Gamma function generalizes factorial

The gamma function is defined as

\[\begin{align} \Gamma(n) &=\int_0^{\infty} x^{n - 1} e^{-x} dx \end{align}\]

Note, the parameter for $\Gamma(n)$ is $n$, not $x$, which is just a dummy variable that will be integrated out. $\Gamma(n)$ is a generalization fo the factorial function $n!$, and it has the factorial property

\[\begin{align} \Gamma(n + 1) = n \Gamma(n) \end{align}\]

Let’s prove it.
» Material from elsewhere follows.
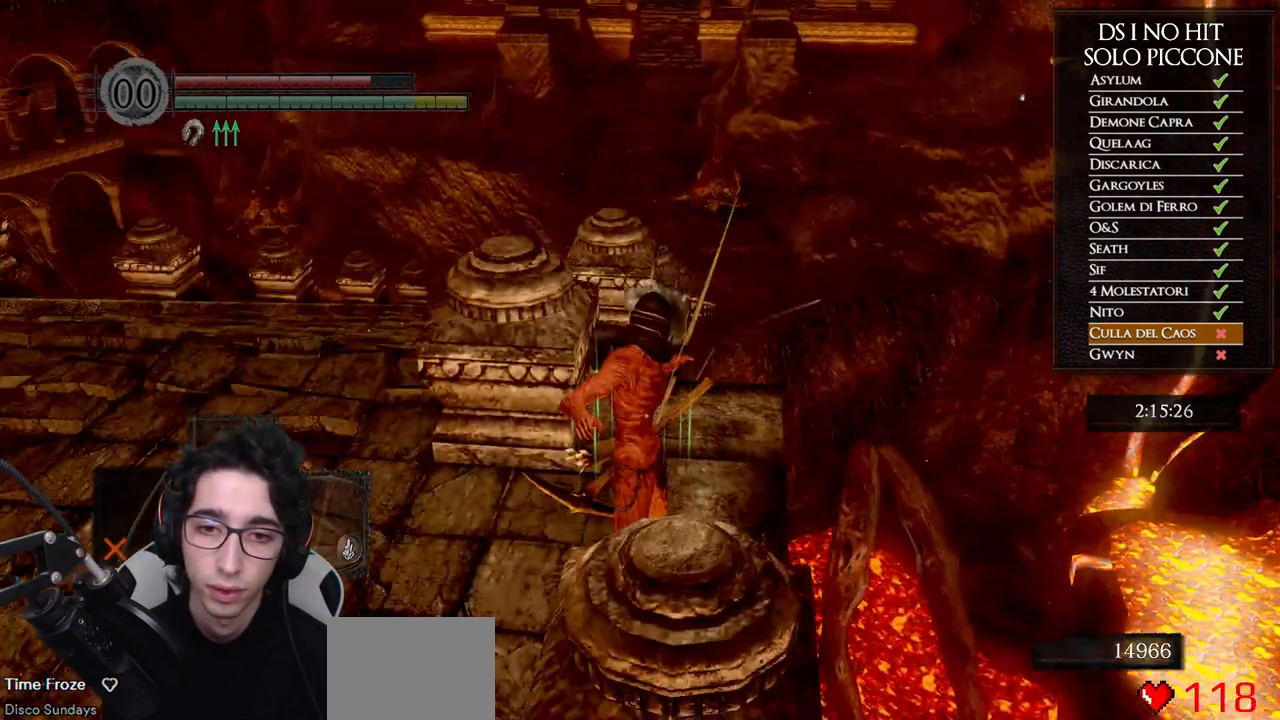
{"buttons": [], "left_stick": "center", "right_stick": "right", "events": [[50, "right_stick", "center"], [400, "right_stick", "right"]]}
Note, integrating

\[\begin{align} \Gamma(n + 1) = \int_0^{\infty} x^n e^{-x} dx \end{align}\]

is hard, but if we consider

\[\begin{align} u &= x^n \\ v' &= e^{-x} \\ \end{align}\]

then, we have

\[\begin{align} u' &= n x^{n - 1} \\ v &= - e^{-x} \\ \end{align}\]
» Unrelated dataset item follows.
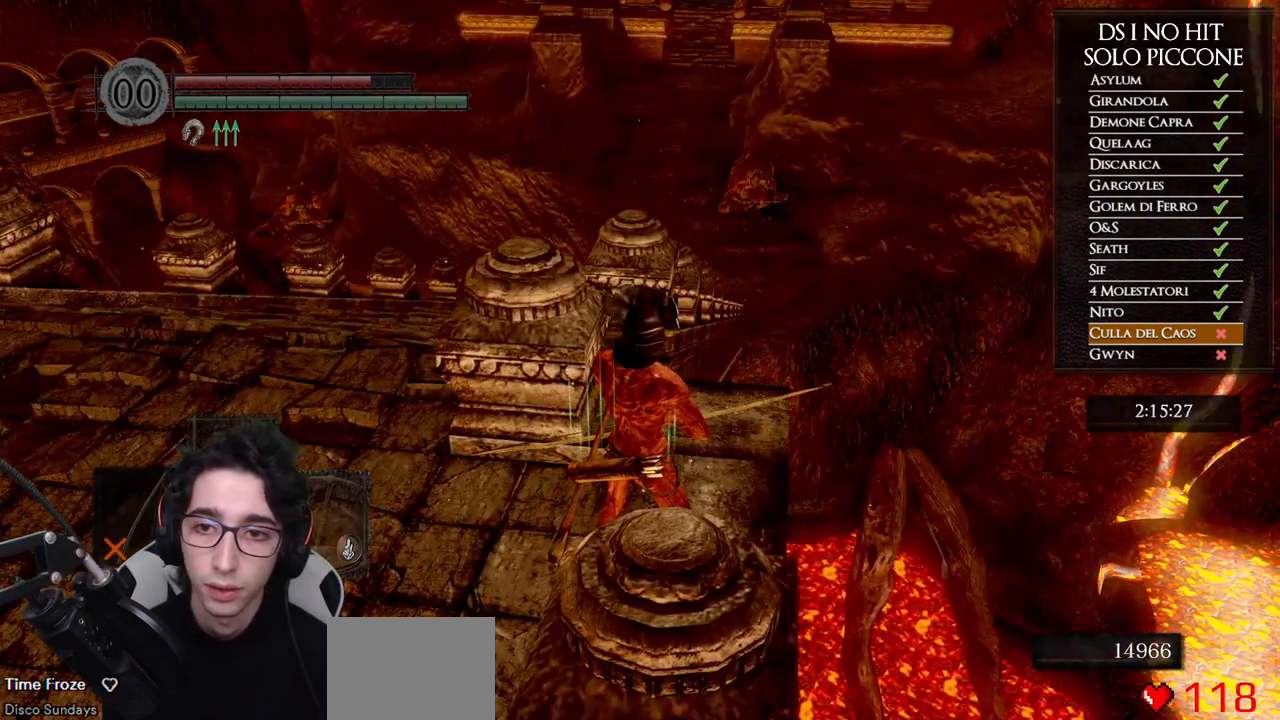
{"buttons": [], "left_stick": "center", "right_stick": "center", "events": []}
Then, applying integration by parts (Eq. $\eqref{eq:integration_by_parts}$), both $uv$ and $u’v$ are easy to integrate.

\[\begin{align} \Gamma(n + 1) &= \int_{0}^{\infty} x^n e^{-x} dx \\ &= \left[ - x^n e^{-x} \right ]_{0}^{\infty} + n \int_0^{\infty} x^{n-1} e^{-x} dx \\ &= 0 + n \Gamma(n) \\ &= n \Gamma(n) \\ \end{align}\]

Alternatively, given $x^n$ is equally easy to integrate, we can also set

\[\begin{align} u &= e^{- x} \\ v' &= x^n \\ u' &= - e^{- x} \\ v &= \frac{1}{n + 1} x^{n + 1} \end{align}\]

and

\[\begin{align} \Gamma(n+1) &= \int_{0}^{\infty} x^n e^x dx \\ &= \left[ - x^n e^x \right ]_{0}^{\infty} + \frac{1}{n+1} \int_0^{\infty} x^{n+1} e^x dx \\ (n + 1) \Gamma(n+1) &= 0 + \Gamma(n + 2) \\ \Gamma(n + 2) &= (n + 1) \Gamma(n+1) \\ \end{align}\]

which is equivalent to $\Gamma(n) = n\Gamma(n - 1)$.